SELECTED EXTRACT:

A recent High Court cost ruling by Master Whalan in the case of PLK & Ors [2020] EWHC B28 (Costs)  is likely to lead to an increase in damages in catastrophic injury cases where there is a lack of financial capacity.

An application was made by four different firms who specialised in Court of Protection work who argued that the 2010 SCCO guideline hourly rates did not recognise the specialism of their work or high overheads and did not reflect inflation in the past 10 years. They sought costs in various matters where they were acting on behalf of protected parties in which the hourly rates claimed were significantly in excess of the SCCO guideline rates (GHR).

Master Whalan stated that he was not able to change the SCCO rates because this was a role which was the exclusive preserve of the Civil Justice Council and rejected the argument that cost burdens were higher in such work but accepted that the rate should be subject to some form of periodic upwards review. He said “I am satisfied that in 2020 the GHR cannot be applied reasonably or equitably without some form of monetary uplift that recognises the erosive effect of inflation and, no doubt, other commercial pressures since the last formal review in 2010.

He added that cost officers who handled Court of Protection bills should exercise “pragmatic flexibility” when applying the 2010 SCCO rates to the hourly rates claimed and recommended that “If the hourly rates claimed fall within approximately 120% of the 2010 GHR, then they should be regarded as being prima facie reasonable”. 

The Master then produced a table for future guidance which essentially applied a 20% uplift on 2010 SCCO figures set out below: 

 

Guideline Hourly Rates (includes 20% uplift)

ASSIGNMENT 1: Reproduce the entries between the line holding "Przejdź do głównej treści" and the line holding "ВЫБРАТЬ ЦЕНУ", inclusive, leaving out the pictures.
The passage and the entries have no connection to each other.

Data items

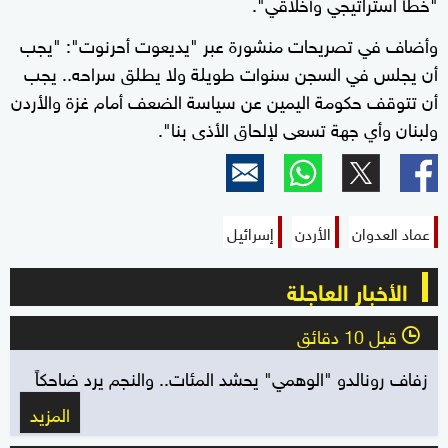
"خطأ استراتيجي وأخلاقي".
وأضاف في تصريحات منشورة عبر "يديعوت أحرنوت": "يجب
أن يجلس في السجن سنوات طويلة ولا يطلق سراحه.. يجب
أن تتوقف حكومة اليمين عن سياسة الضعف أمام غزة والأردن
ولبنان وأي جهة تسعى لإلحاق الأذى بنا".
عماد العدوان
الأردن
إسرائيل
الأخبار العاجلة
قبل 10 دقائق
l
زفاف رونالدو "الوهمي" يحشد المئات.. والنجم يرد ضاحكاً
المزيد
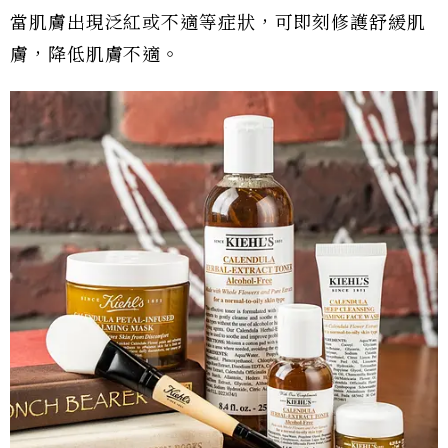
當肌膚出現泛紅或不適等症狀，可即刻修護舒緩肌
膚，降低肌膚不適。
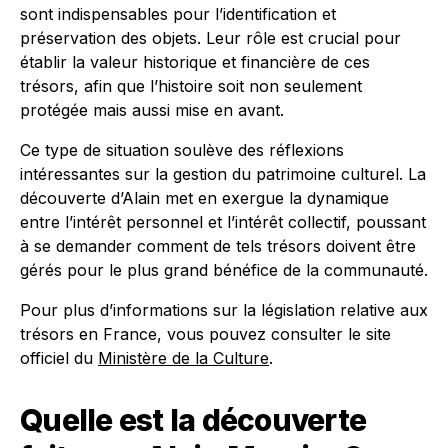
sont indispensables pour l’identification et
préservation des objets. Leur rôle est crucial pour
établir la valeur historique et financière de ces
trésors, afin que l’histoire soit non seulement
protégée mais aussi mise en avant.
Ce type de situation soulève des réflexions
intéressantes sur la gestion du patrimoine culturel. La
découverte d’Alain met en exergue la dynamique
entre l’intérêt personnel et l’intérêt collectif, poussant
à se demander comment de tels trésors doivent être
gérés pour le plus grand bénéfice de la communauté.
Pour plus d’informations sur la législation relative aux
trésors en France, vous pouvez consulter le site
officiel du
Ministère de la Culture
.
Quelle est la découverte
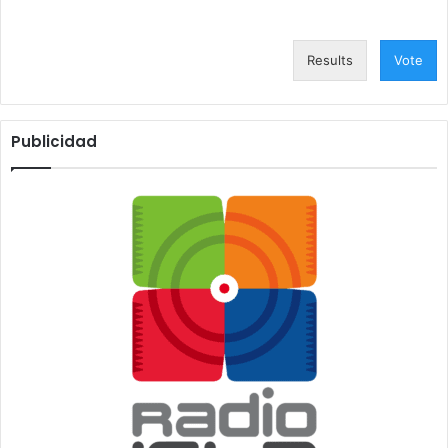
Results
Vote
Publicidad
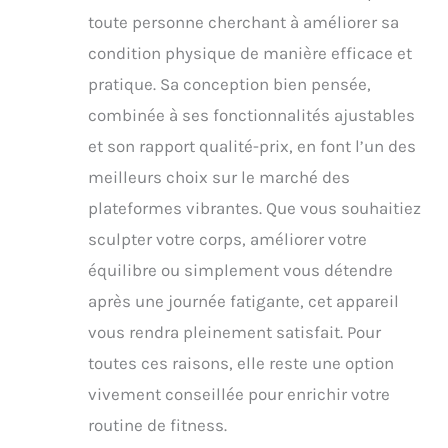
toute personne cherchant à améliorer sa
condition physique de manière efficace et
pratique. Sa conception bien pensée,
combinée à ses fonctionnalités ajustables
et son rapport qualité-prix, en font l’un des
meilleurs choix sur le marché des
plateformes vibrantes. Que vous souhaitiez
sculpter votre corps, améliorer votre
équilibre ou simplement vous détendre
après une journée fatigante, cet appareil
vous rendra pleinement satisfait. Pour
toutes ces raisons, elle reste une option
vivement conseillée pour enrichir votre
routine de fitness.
--
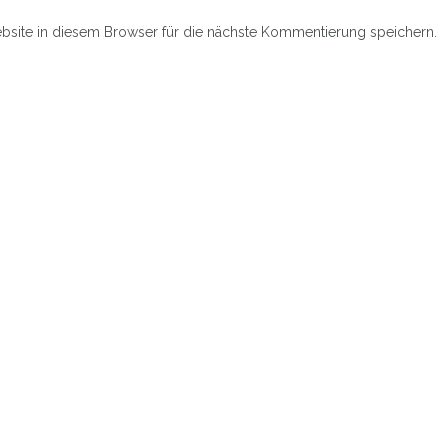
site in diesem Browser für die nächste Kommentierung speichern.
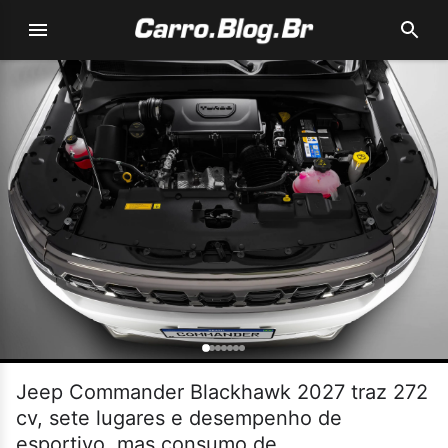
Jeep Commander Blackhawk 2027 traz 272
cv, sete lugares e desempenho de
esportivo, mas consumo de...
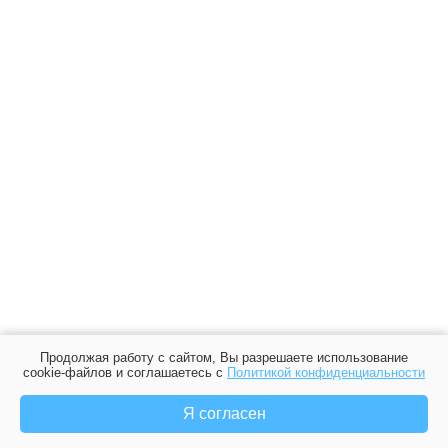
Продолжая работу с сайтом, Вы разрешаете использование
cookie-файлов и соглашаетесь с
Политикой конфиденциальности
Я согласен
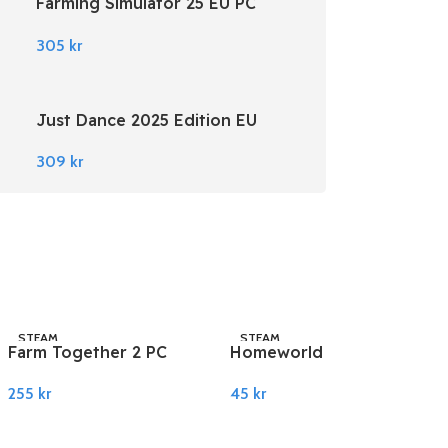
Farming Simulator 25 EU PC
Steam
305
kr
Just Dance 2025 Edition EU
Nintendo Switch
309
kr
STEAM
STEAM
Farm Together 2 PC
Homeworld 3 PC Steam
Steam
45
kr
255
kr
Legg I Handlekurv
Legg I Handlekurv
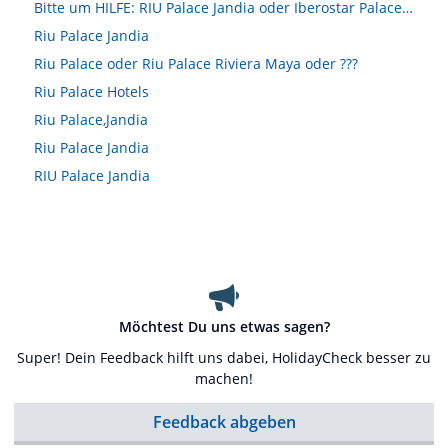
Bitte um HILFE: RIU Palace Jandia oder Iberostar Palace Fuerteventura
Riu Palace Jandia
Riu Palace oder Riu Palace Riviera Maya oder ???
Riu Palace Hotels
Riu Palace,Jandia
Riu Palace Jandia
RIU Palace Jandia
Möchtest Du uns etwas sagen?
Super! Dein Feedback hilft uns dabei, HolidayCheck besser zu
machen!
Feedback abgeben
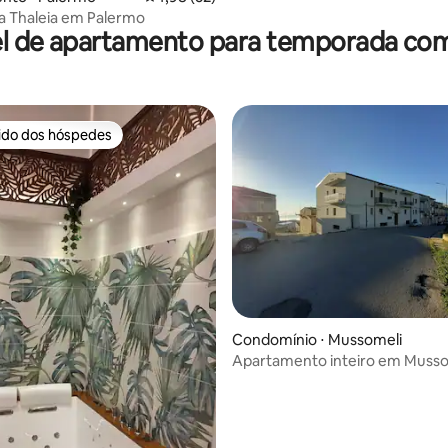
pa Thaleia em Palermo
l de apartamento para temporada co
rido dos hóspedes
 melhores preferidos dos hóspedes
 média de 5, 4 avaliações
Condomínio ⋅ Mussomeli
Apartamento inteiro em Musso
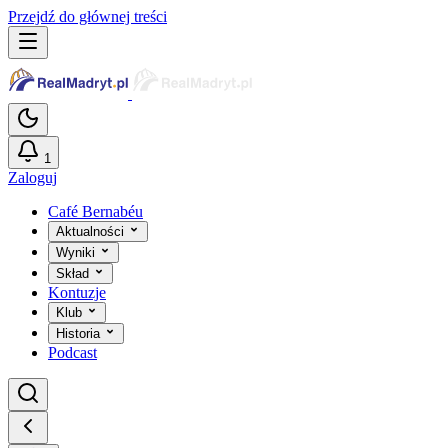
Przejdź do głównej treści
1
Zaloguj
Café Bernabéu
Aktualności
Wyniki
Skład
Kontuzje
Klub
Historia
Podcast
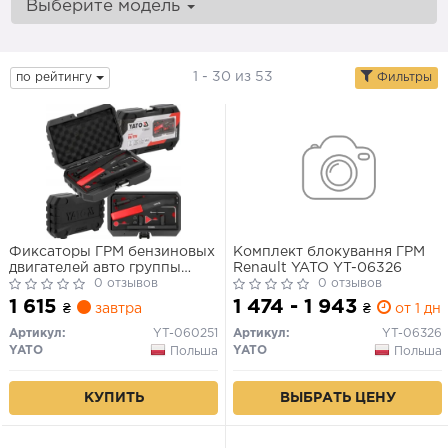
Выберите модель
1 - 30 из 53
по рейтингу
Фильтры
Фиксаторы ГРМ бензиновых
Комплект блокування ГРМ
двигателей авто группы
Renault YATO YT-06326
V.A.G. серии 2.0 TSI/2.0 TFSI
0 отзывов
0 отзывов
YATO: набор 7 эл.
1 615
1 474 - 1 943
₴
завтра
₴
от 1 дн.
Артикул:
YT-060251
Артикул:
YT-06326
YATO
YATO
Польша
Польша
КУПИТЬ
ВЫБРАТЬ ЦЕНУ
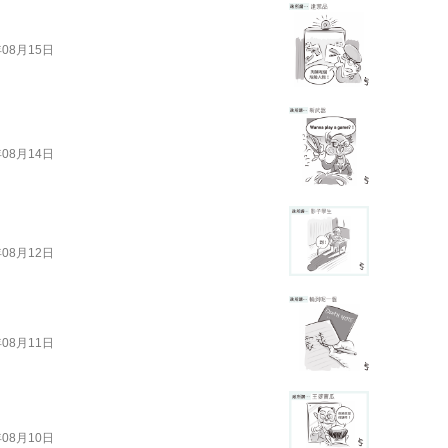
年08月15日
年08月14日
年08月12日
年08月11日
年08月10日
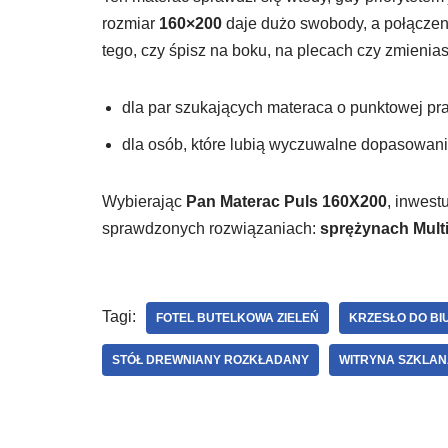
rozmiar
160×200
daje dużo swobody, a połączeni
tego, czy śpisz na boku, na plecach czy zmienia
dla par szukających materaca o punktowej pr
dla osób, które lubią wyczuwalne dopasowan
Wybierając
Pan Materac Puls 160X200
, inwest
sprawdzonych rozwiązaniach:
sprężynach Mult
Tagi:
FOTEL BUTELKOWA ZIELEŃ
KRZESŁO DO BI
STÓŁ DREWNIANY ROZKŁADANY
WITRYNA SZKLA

ASSIGNMENT 2: Carry on the passage about the High Court costs ruling on Court of Protection hourly rates from the point where it stops.

RESPONSE AREA 1:
Przejdź do głównej treści
1
Zaloguj
Café Bernabéu
Aktualności
Wyniki
Skład
Kontuzje
Klub
Historia
Podcast
Выберите модель
1 - 30 из 53
по рейтингу
Фильтры
Фиксаторы ГРМ бензиновых
Комплект блокування ГРМ
двигателей авто группы
Renault YATO YT-06326
V.A.G. серии 2.0 TSI/2.0 TFSI
0 отзывов
0 отзывов
YATO: набор 7 эл.
1 615
1 474 - 1 943
₴
завтра
₴
от 1 дн.
Артикул:
YT-060251
Артикул:
YT-06326
YATO
YATO
Польша
Польша
КУПИТЬ
ВЫБРАТЬ ЦЕНУ

RESPONSE AREA 2:
Bands

A

B

C

D

London 1

£490

£355

£271

£165

London 2

£380

£290

£235

£151

London 3

£275-320

£206-275

£198

£145

National 1

£260

£230

£193

£142

National 2

£241

£212

£175

£133

In exchanges with counsel there was discussion that this area of work may sometimes be “stressful and relentless” but that many aspects of the day-to-day general management of a protected party’s interests are “routine. Master Whalan said that this was relevant to the determination of the appropriate status or grade of fee earner for the work in question, rather than the calculation of hourly rates generally.

Implications of the Judgment 

In cases of serious personal injury such as traumatic brain injury where there is a lack of financial capacity and therefore a need to appoint a deputy to manage property and financial affairs, it is now likely to be contended that the multiplicand for future deputyship costs should be uplifted by around 20% per annum to reflect the above finding.  This argument may find judicial favour in light of the observations of Master Whalan.

Keoghs Comment

The findings of Master Whalan were provided to assist practitioners and Costs Officers/Judges who process over 8,000 Court of Protection bills annually to recognise a reasonable starting point as to hourly rates to be applied in this discrete area of work and to help achieve consistency. However, the collateral impact of the case is likely to be felt in damages awarded in serious brain injury claims.

The court specifically stated that it was not usurping the role of the Civil Justice Council in recasting the SCCO 2010 guideline rates. The task of reconsidering the historical 2010 position across the piece is already underway as the Civil Justice Council has established a Working Group, chaired by Stuart J, to conduct an evidence-based review of the basis and amount of the guideline hourly rates.  The Working Group has circulated a request for evidence to practitioners to be completed by 31 October 2020.  The Working Group is anticipated to respond with a draft report for full consultation by the end of 2020.

It is widely anticipated that there is likely to be an uplift in SCCO rates although there may be different models under consideration for determining rates, for example according to practice areas rather than on the current geographical basis.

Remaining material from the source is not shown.